Noe Estrada is one of the best smallholder farmers I have ever met.  An orphan of sorts, raised by grandparents and earning his first quetzales working long hours on a foreign-owned plantation. Noe stuffed those $2/day earnings deep into his teenage pockets until he had enough to buy a piece of land for himself, the parcel he currently calls home with his wife and three daughters. 

But this is no typical 18 acre plot suffering the ails of chemically-drowned, monoculture corn farming. Noe grows corn, sesame, Chaya, avocado, limes, a variety of local herbs and even sweet potato. And unlike the rest of the farmers on the block, Noe is not subject to the cruel limitations of the once-a-year market run by coyotes (middlemen) who pay – if you’re lucky – $0.12/pound of corn.  Noé kept stuffing those few quetzales in his pocket, saving enough over the years to build himself an irrigation system.
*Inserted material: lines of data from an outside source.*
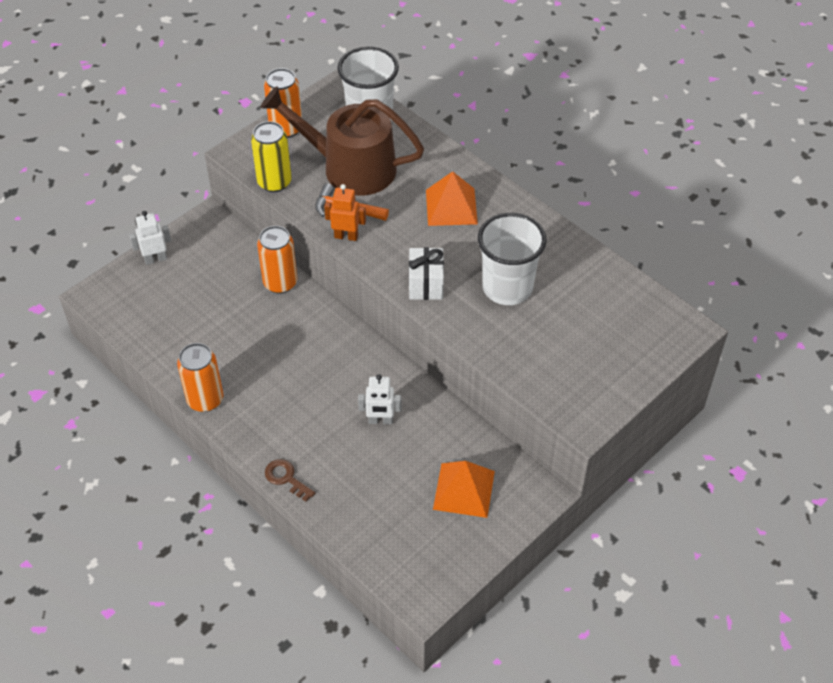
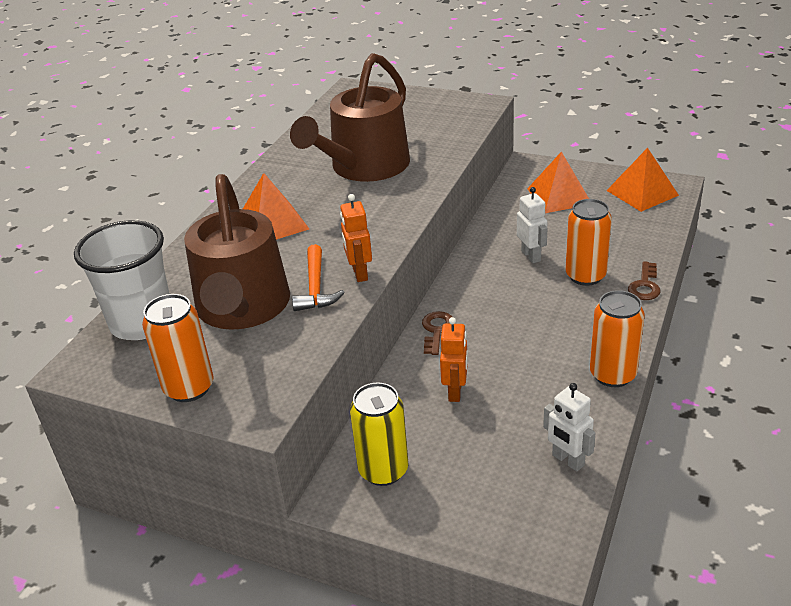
camera: 110 degrees left, 15 degrees down
white robot [129,211,171,265] -> white robot moved to [543,383,596,471]
yellow can [251,121,292,192] -> yellow can moved to [350,382,408,486]
orange can [257,226,298,294] -> orange can moved to [566,199,612,286]
white gift [409,247,444,300] -> none
white cup [478,213,547,305] -> brown watering can [290,53,410,182]
none -> brown key [422,311,452,355]
none -> orange robot [440,317,468,402]
none -> orange pyramid [606,148,679,212]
He plants a new corn crop every two weeks, allowing him to collect a continual corn harvest throughout the year and enjoy a hefty price increase for his corn in the dry season. And when the coyotes still refuse to offer a good price, Noe uses his corn harvest to make elote, a local favorite sold to his neighbors throughout the year.

“Why limit yourself to such a fluctuating, unproductive crop?” Noe tells me, speaking of the tradition of monoculture corn across the region. “Diversify, that’s what I tell my neighbors.” Enter the most beautiful, perhaps smallest and most productive part of Mother Earth’s great ecosystem: honeybees.  While beekeeping and honey production may be one of the most lucrative options for smallholder farmers in the region – few inputs required, low labor costs, low competition – most farmer won’t give it a shot for fear of the infamous behavior of the bees, explains Noe.


Noe was not scared. Working on a sesame harvest one year for some extra cash, he met a fellow farmer and friend who was raising bees. “I’ll give you one box, with ten panales and a Queen. Just try it.” his friend said. That one box turned into two, and the next year two boxes will turned into four, and soon Noe had his own little colony of honebees. Today, Noe has three different forested areas where he keeps colonies of bees, a total of about 150 boxes full of queens and worker bees working ceaselessly, producing a sweet, simple, healthy and pure product that he can sell locally to his neighbors and for export – literally tripling his annual income.